Encerramento da Feira do Santo é facto consumado apesar dos protestos, garante a Câmara

feira do santo da serra

A Câmara Municipal de Santa Cruz foi hoje confrontada com uma manifestação, em frente aos Paços do Concelho, de feirantes da Feira do Santo da Serra, espaço que a Autarquia decidiu encerrar. Os feirantes queixam-se, mas a Câmara esclarece que não recebia nada e ainda pagava renda, água, eletricidade e limpeza do recinto.

Hoje, os feirantes foram a Santa Cruz em protesto.

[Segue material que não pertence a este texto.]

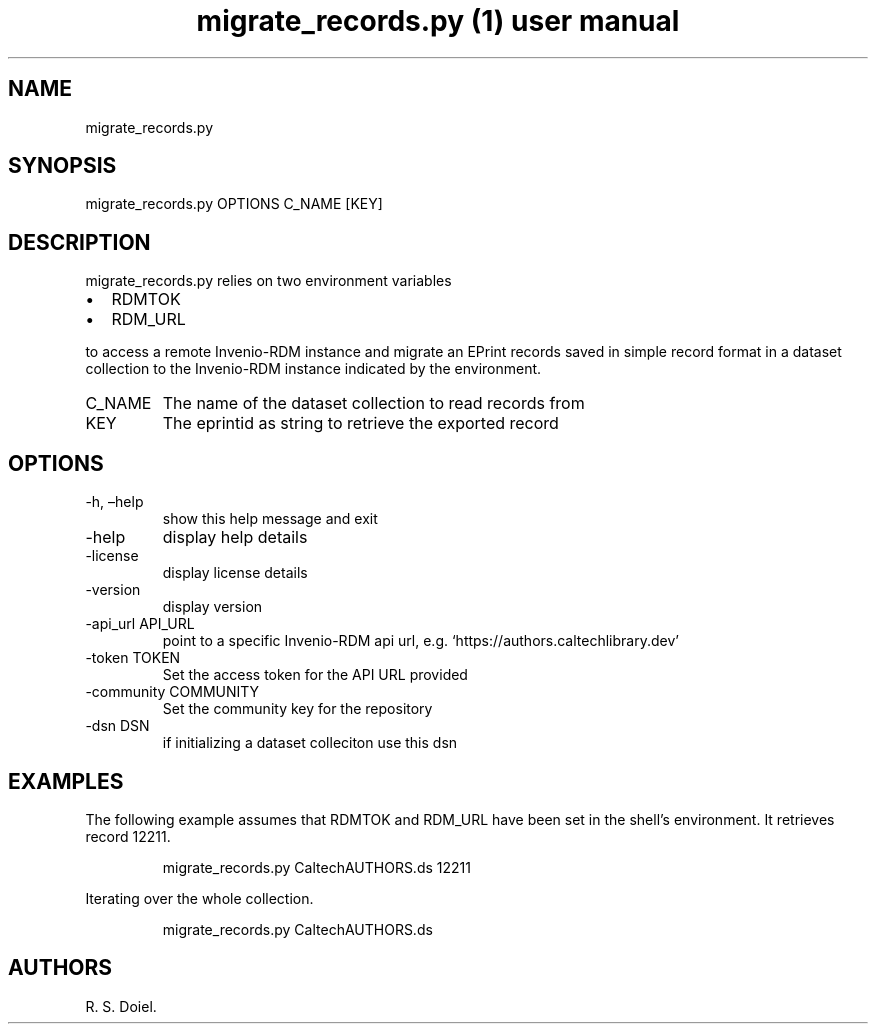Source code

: .\" Automatically generated by Pandoc 3.1.11
.\"
.TH "migrate_records.py (1) user manual" "" "" "" ""
.SH NAME
migrate_records.py
.SH SYNOPSIS
migrate_records.py OPTIONS C_NAME [KEY]
.SH DESCRIPTION
migrate_records.py relies on two environment variables
.IP \[bu] 2
RDMTOK
.IP \[bu] 2
RDM_URL
.PP
to access a remote Invenio\-RDM instance and migrate an EPrint records
saved in simple record format in a dataset collection to the
Invenio\-RDM instance indicated by the environment.
.TP
C_NAME
The name of the dataset collection to read records from
.TP
KEY
The eprintid as string to retrieve the exported record
.SH OPTIONS
.TP
\-h, \[en]help
show this help message and exit
.TP
\-help
display help details
.TP
\-license
display license details
.TP
\-version
display version
.TP
\-api_url API_URL
point to a specific Invenio\-RDM api url,
e.g.\ `https://authors.caltechlibrary.dev'
.TP
\-token TOKEN
Set the access token for the API URL provided
.TP
\-community COMMUNITY
Set the community key for the repository
.TP
\-dsn DSN
if initializing a dataset colleciton use this dsn
.SH EXAMPLES
The following example assumes that RDMTOK and RDM_URL have been set in
the shell\[cq]s environment.
It retrieves record 12211.
.IP
.EX
    migrate_records.py CaltechAUTHORS.ds 12211
.EE
.PP
Iterating over the whole collection.
.IP
.EX
    migrate_records.py CaltechAUTHORS.ds
.EE
.SH AUTHORS
R. S. Doiel.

E quase em simultâneo, a Câmara emitiu um comunicado onde lamenta “o aproveitamento político de um partido, a CDU, que quase desapareceu nas últimas eleições e que promove uma política arruaceira, que coloca em causa o normal funcionamento de um serviço público e prejudica, desta forma, todos os munícipes de Santa Cruz”.

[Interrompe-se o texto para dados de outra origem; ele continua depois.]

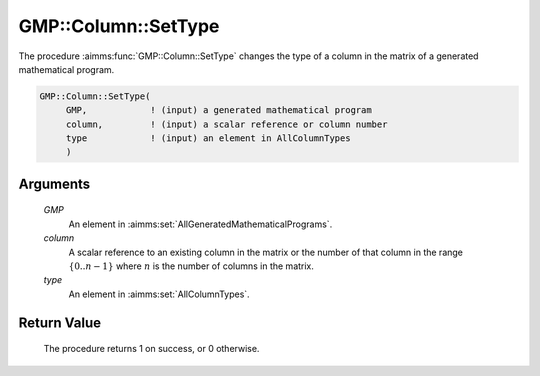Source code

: .. aimms:procedure:: GMP::Column::SetType(GMP, column, type)

.. _GMP::Column::SetType:

GMP::Column::SetType
====================

The procedure :aimms:func:`GMP::Column::SetType` changes the type of a column in
the matrix of a generated mathematical program.

.. code-block:: aimms

    GMP::Column::SetType(
         GMP,            ! (input) a generated mathematical program
         column,         ! (input) a scalar reference or column number
         type            ! (input) an element in AllColumnTypes
         )

Arguments
---------

    *GMP*
        An element in :aimms:set:`AllGeneratedMathematicalPrograms`.

    *column*
        A scalar reference to an existing column in the matrix or the number of
        that column in the range :math:`\{ 0 .. n-1 \}` where :math:`n` is the
        number of columns in the matrix.

    *type*
        An element in :aimms:set:`AllColumnTypes`.

Return Value
------------

    The procedure returns 1 on success, or 0 otherwise.

.. seealso::

    The functions :aimms:func:`GMP::Instance::Generate` and :aimms:func:`GMP::Column::GetType`.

A Autarquia lamenta o aproveitamento político de uma decisão “perfeitamente legal e ponderada, que foi tomada por esta autarquia, que não encerrou a Feira do Santo da Serra, mas sim cessou o contrato de arrendamento com a Diocese do Funchal, por claro incumprimento dos feirantes, que não pagam renda e que manifestaram sempre resistência durante os seis anos em que se tentou fazer acordos de pagamento”.

Aponta a Câmara de Filipe Sousa que “aquilo que existe no Santo da Serra é um claro caso de injustiça perante os cidadãos que cumprem os seus deveres, que pagam os seus impostos e rendas, e que cumprem as regras de viver numa sociedade democrática, onde os direitos correspondem a deveres”.

“A decisão tomada pela Câmara Municipal de Santa Cruz é definitiva, porque sustentada no rigor, na legalidade e porque a situação da Feira do Santo da Serra criava um desequilíbrio financeiro, uma vez que a autarquia nada recebia, tinha de pagar renda e assegurar serviços com a água, a eletricidade e a limpeza do recinto. Nenhum outro empresário ou vendedor tem este tipo de benefício”.